Antwort vom 16. September 2009
Kindergarteneingewöhnung
Liebe Andrea,
ich bin zwar keine Zwillingsmama; würde aber aus der Erfahrung mit unseren beiden Jungs und den Kindern aus unserem Freundeskreis davon abraten, einem der Kinder die (Teil-)

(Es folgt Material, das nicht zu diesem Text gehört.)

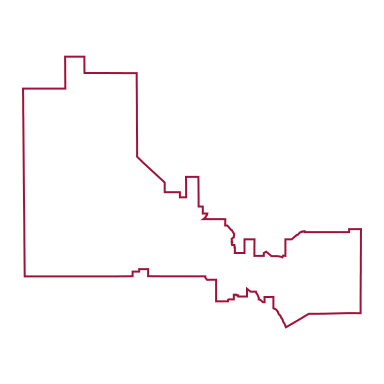 Central Desert, Northern Territory, Australia
{"feature_id": "25037944B81249572637263", "entity_name": "Central Desert", "entity_type": "district", "adm_level": 2, "iso_a3": "AUS", "parent_name": "Australia", "parent_adm1": "Northern Territory", "projection": "robinson", "projection_center": [134.79, -21.072], "detail": "fine", "context": "isolated", "style": "outline", "palette": "rose", "viewbox_px": 384, "rotation_deg": 0, "n_neighbors": 0, "source": "geoboundaries", "source_scale": "gbopen_adm2", "svg_char_len": 5023}
<svg xmlns="http://www.w3.org/2000/svg" viewBox="0 0 384 384"><path d="M361.0,229.1L349.1,229.1L349.1,232.1L336.1,232.1L331.3,232.1L324.3,232.1L312.6,232.1L304.5,232.1L304.5,231.3L304.5,231.2L304.1,231.3L303.9,231.3L303.5,231.3L303.1,231.3L302.9,231.4L302.4,231.6L302.2,231.6L302.0,231.8L301.9,231.9L301.8,232.0L301.7,231.9L301.3,231.7L300.1,232.4L299.9,232.6L299.6,232.9L299.4,233.1L299.1,233.3L298.7,233.8L298.3,234.2L298.1,234.5L297.9,234.7L297.6,234.8L297.2,234.8L296.9,234.8L296.2,235.4L296.0,235.6L295.8,235.7L295.8,235.8L295.6,235.9L295.5,236.1L295.4,236.1L295.0,236.4L294.9,236.5L294.4,237.0L294.0,237.3L293.2,238.1L292.7,238.5L292.3,238.9L291.8,239.3L285.4,239.3L285.4,243.3L285.4,255.9L283.1,255.6L282.4,257.3L281.1,256.8L277.6,256.1L273.5,256.1L271.5,256.1L266.2,251.7L263.8,253.0L263.8,254.1L263.8,255.9L258.1,255.9L254.4,255.9L254.4,252.1L254.4,250.5L254.4,250.4L254.4,247.5L254.5,239.3L253.5,239.3L244.5,239.3L244.5,252.1L244.5,253.0L241.9,253.0L234.8,253.0L234.9,252.4L235.1,252.2L234.8,251.9L234.8,251.5L234.8,251.2L234.8,250.9L234.8,250.6L234.9,250.2L234.9,249.9L234.9,249.5L234.9,248.8L234.9,247.5L234.5,247.5L234.4,245.0L233.8,245.0L231.5,245.0L231.2,245.0L231.3,245.0L231.6,244.7L231.8,244.0L231.8,243.6L232.1,242.9L232.3,242.4L232.3,242.1L232.1,242.0L231.9,241.9L231.6,241.8L231.9,240.3L231.8,239.8L231.7,238.8L232.5,238.2L233.0,237.6L233.8,237.4L234.2,234.1L231.6,229.9L231.0,229.8L227.3,225.5L225.2,225.5L225.3,219.2L222.2,219.1L219.4,219.1L219.1,219.1L215.4,219.1L203.5,219.1L204.2,218.6L205.1,217.5L205.5,217.3L205.7,217.1L205.8,216.4L206.5,215.6L207.0,214.8L207.3,213.5L204.6,213.5L203.3,213.5L203.1,213.5L202.8,213.5L202.8,206.6L200.3,206.5L198.6,206.5L198.6,198.3L198.5,188.6L198.5,185.5L198.4,176.9L197.8,176.9L186.0,176.9L186.1,184.3L186.1,189.7L186.1,197.3L179.9,197.3L179.9,192.2L176.5,192.2L164.7,192.2L164.7,189.2L164.7,182.5L155.7,174.2L146.7,165.9L143.1,162.6L137.1,156.7L137.1,145.5L137.1,143.5L137.0,130.8L136.9,118.0L136.9,106.3L136.9,105.2L136.8,92.4L136.7,79.7L136.7,73.1L125.1,73.1L122.5,73.1L103.8,73.0L90.2,73.0L85.2,73.0L84.5,73.0L84.4,66.7L84.4,56.7L76.7,56.7L72.8,56.7L65.1,56.7L65.2,67.2L65.2,69.4L65.2,72.1L65.3,84.9L65.3,88.6L39.5,88.6L34.7,88.6L31.6,88.6L31.4,88.6L23.0,88.6L23.1,94.6L23.2,103.1L23.2,106.9L23.2,111.6L23.2,112.7L23.3,117.2L23.9,188.8L24.0,198.9L24.3,226.4L24.4,242.9L24.7,276.4L41.0,276.4L62.7,276.4L73.7,276.4L84.7,276.4L87.8,276.4L99.7,276.4L105.2,276.4L111.0,276.4L117.1,276.4L120.7,276.3L126.1,276.3L132.6,276.2L132.6,271.6L133.1,271.6L139.2,271.6L139.2,269.1L148.1,269.1L148.1,276.2L160.0,276.3L162.6,276.3L163.4,276.3L167.4,276.3L173.2,276.3L175.4,276.3L186.7,276.3L193.4,276.3L196.8,276.3L201.5,276.3L203.0,276.3L205.3,276.3L205.3,277.5L207.0,279.8L216.1,279.7L216.1,279.8L216.1,286.2L216.1,286.8L216.1,289.2L216.1,301.3L223.4,301.3L224.6,301.3L227.9,301.3L227.9,300.7L228.0,300.1L228.0,299.9L228.6,299.4L233.8,299.4L233.8,298.1L233.8,294.7L236.3,294.7L236.3,295.3L238.2,295.3L238.2,295.8L238.2,296.5L238.6,296.5L239.7,296.5L240.0,296.5L244.2,296.5L247.0,296.5L247.0,296.3L247.0,288.8L250.6,291.7L253.5,291.7L256.0,291.7L256.1,292.0L256.2,292.5L256.3,292.8L256.4,293.2L256.5,293.5L257.2,294.2L257.3,294.4L257.5,294.7L257.6,295.0L257.7,295.4L257.9,295.7L258.1,296.3L258.3,296.6L258.4,296.8L258.5,297.1L258.7,297.4L258.7,299.4L259.5,299.4L259.6,299.5L260.3,300.0L260.6,300.2L260.8,300.3L261.1,300.5L261.3,300.7L261.5,300.9L262.2,301.5L262.8,302.2L263.1,302.2L264.6,302.2L264.5,297.0L268.7,297.0L269.3,297.0L273.4,296.9L273.4,308.3L273.5,308.4L273.7,308.5L274.0,308.5L274.3,308.6L274.6,308.7L274.8,308.8L275.0,309.0L275.5,309.2L275.7,309.3L275.8,309.5L276.2,309.7L276.4,309.9L276.5,310.0L276.8,310.4L276.9,310.5L277.1,310.8L277.2,311.0L277.4,311.1L277.7,311.4L277.8,311.5L277.9,311.9L277.9,312.0L278.0,312.4L278.2,312.7L278.3,312.8L278.3,313.0L278.4,313.3L278.5,313.4L278.5,313.5L278.5,313.8L278.7,314.1L278.9,314.3L279.1,314.5L279.5,314.8L279.8,315.1L280.0,315.4L280.0,315.5L280.3,315.7L280.5,315.8L280.7,316.1L280.8,316.3L280.8,316.8L280.8,317.0L281.1,317.6L281.2,317.8L281.4,317.9L281.8,318.2L281.9,318.3L282.0,318.5L282.1,319.0L282.3,319.2L282.6,319.4L282.6,319.5L282.6,320.0L282.7,320.4L282.7,320.5L282.8,320.7L282.9,320.8L282.9,321.0L283.1,321.3L283.2,321.6L283.4,321.9L283.4,322.0L283.5,322.1L283.6,322.4L283.7,322.5L283.9,322.8L284.1,323.0L284.3,323.2L284.5,323.7L284.7,324.0L284.8,324.3L285.0,324.9L285.1,325.2L285.3,325.5L285.5,326.2L285.6,326.3L285.6,326.5L285.7,326.8L285.8,326.9L285.8,327.1L285.9,327.3L287.8,326.2L298.3,320.1L308.8,313.8L317.5,313.8L324.8,313.7L336.8,313.4L348.8,313.1L360.4,313.2L360.6,313.2L360.6,304.0L360.6,298.0L360.7,282.6L360.7,280.0L360.7,278.2L360.7,276.9L360.7,276.3L360.7,275.4L360.8,273.1L360.8,272.5L360.8,270.0L360.8,268.2L360.8,267.2L360.8,266.8L360.8,266.2L360.8,265.6L360.8,265.4L360.8,264.9L360.8,264.3L360.8,258.7L360.8,257.4L360.9,251.7L360.9,249.2L360.9,248.6L360.9,247.7L360.9,246.7L360.9,246.1L360.9,244.7L360.9,235.4L361.0,229.7L361.0,229.1Z" fill="none" stroke="#9f1239" stroke-width="2"/></svg>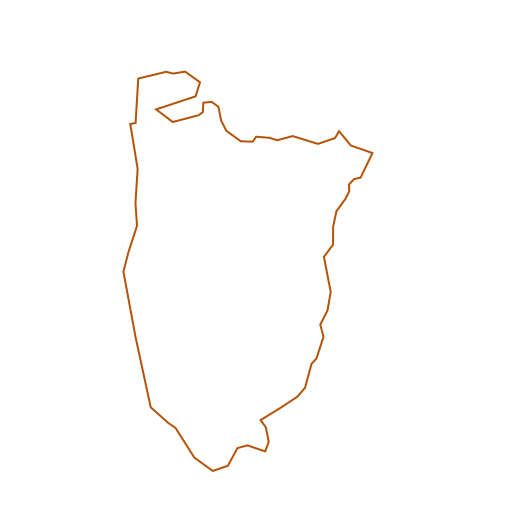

"Verantwortung" für das Andere zu übertragen, da ich glaube, dass sie dadurch in ziemlichen Streß geraten können, wenn sie sich ständig verpflichtet fühlen, auf das Geschwisterkind aufzupassen und in der gleichen Zeit eigentlich ihre eigenen Spiele und Freunde im Kopf haben. Ich denke, dass es für beide Kinder von Vorteil ist (schließlich will sicherlich auch der Junge nicht auf Dauer von seiner Schwester "beaufsichtigt" werden (denn die Eingewöhnung wird sicherlich rasch vonstatten gehen; die Angewohnheit der Schwester evtl. aber anhalten), wenn man ihnen klar macht, dass sie beide in den KiGa gehen, um dort Spaß zu haben, neue Freunde zu finden und mit ihnen zu spielen und dass die Erzieherinnen während dieser Zeit auf sie aufpassen und ihnen helfen, wenn sie Kummer haben. Damit signalisierst Du ihnen, dass Du den Erziehrinnen vertraust und ebnest damit das Vertrauenverhältnis, das auch für Deine Kinder wichtig ist: sie können in aller Ruhe spielen, während die Erwachsenen (ähnlich wie zu Hause auch) darauf achten, dass es den Kindern dort gut geht. Eure Tochter kann ja, bei Bedarf, gerne dabei helfen, ihren Bruder zu trösten; sollte aber ansonsten ganz unbeschwert ihren eigenen KiGa-Tag bestreiten dürfen. Und mit ein wenig mehr Zeit, wird sich sicherlich auch bald Euer Sohn auf den täglichen KiGa-Besuch freuen.